> **What you should do**
Look below for the line with "68260703 | Envoûtement doux", and from there restate every line word for word until the entries end.
===== Records provided =====
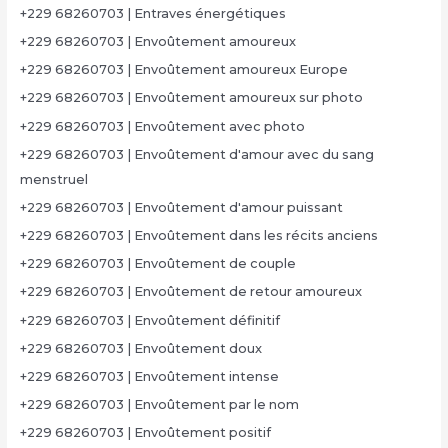
+229 68260703 | Entraves énergétiques
+229 68260703 | Envoûtement amoureux
+229 68260703 | Envoûtement amoureux Europe
+229 68260703 | Envoûtement amoureux sur photo
+229 68260703 | Envoûtement avec photo
+229 68260703 | Envoûtement d'amour avec du sang
menstruel
+229 68260703 | Envoûtement d'amour puissant
+229 68260703 | Envoûtement dans les récits anciens
+229 68260703 | Envoûtement de couple
+229 68260703 | Envoûtement de retour amoureux
+229 68260703 | Envoûtement définitif
+229 68260703 | Envoûtement doux
+229 68260703 | Envoûtement intense
+229 68260703 | Envoûtement par le nom
+229 68260703 | Envoûtement positif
=====
> **Written answer**
+229 68260703 | Envoûtement doux
+229 68260703 | Envoûtement intense
+229 68260703 | Envoûtement par le nom
+229 68260703 | Envoûtement positif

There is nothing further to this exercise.